Your failure doesn’t make you unworthy. You already weren’t worthy. None of us are. But through Christ, we’ve been invited to come boldly before the throne of grace. Not because we’ve earned it, but because He already did everything necessary.

The enemy whispers that you’re disqualified. God says you’re invited. The enemy points to your track record. God points to Christ’s finished work. The enemy says try harder. God says rest in what’s already done.

This doesn’t make your sin okay. But it does mean your sin doesn’t get the final word. Grace does. And every time you experience that grace after failure, God is glorified as the One who redeems broken people.

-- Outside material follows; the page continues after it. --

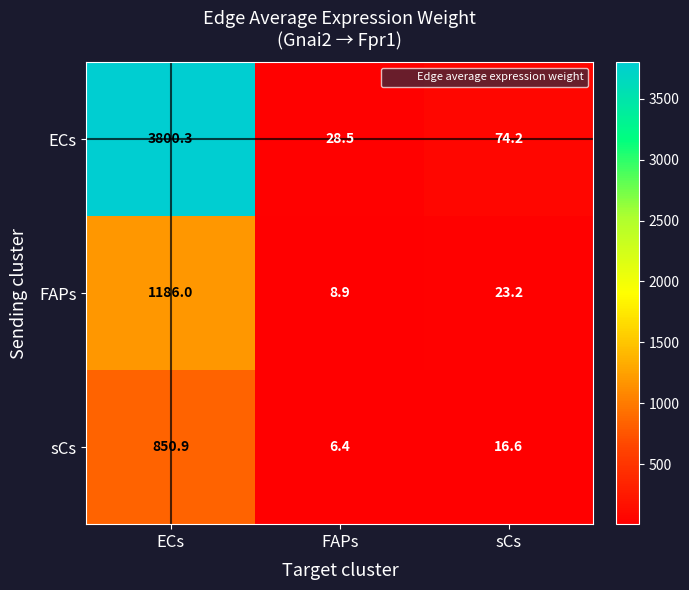

Reading left to right, extract all data points from this chart.

ECs: ECs=3800.3	FAPs=28.5	sCs=74.2
FAPs: ECs=1186.0	FAPs=8.9	sCs=23.2
sCs: ECs=850.9	FAPs=6.4	sCs=16.6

Reflect: What failure has the enemy been using to convince you that you’re disqualified? How is God using that same failure to drive you back to the cross?


Day 5 (Friday):
“Living From Freedom, Not For It”

You serve. You pray. You read Scripture. You give. You come to church. But why? That’s the question that changes everything. Are you doing these things to earn God’s favor, or because you already have it? Are you trying to get God off your back, or responding to His love?

The difference between those two motivations is the difference between religion and gospel.

Scripture: Hebrews 10:19-22
Additional reading: Galatians 5:1 – “It is for freedom that Christ has set us free. Stand firm, then, and do not let yourselves be burdened again by a yoke of slavery.”

If you are in Christ, you don’t have to look over your shoulder. The work is done. The sacrifice is complete. You’ve been made holy through the offering of Jesus Christ once for all. That reality doesn’t change based on your performance. It’s settled.

So when you pray, you’re not earning God’s attention. You’re talking with a Father who already delights in you. When you give, you’re not buying favor. You’re responding to extravagant grace. When you serve, you’re not working off a debt. You’re living out your freedom.

This is what it means to live from freedom rather than for it. You already have everything you need in Christ. Your spiritual disciplines aren’t the path to God’s love. They’re the overflow of having received it.

As you move through 2026, you’re going to fall. You’re going to fail. Some days will feel like victories, others like defeats. But here’s what doesn’t change: Jesus sat down because the work is finished. You don’t have to keep trying to complete what He already accomplished. Just keep returning to the cross, taking His hand, and living from the freedom He already won.

Reflect: How would your spiritual life change if you truly lived from freedom rather than for it? What’s one area where you’re still trying to earn what’s already yours in Christ?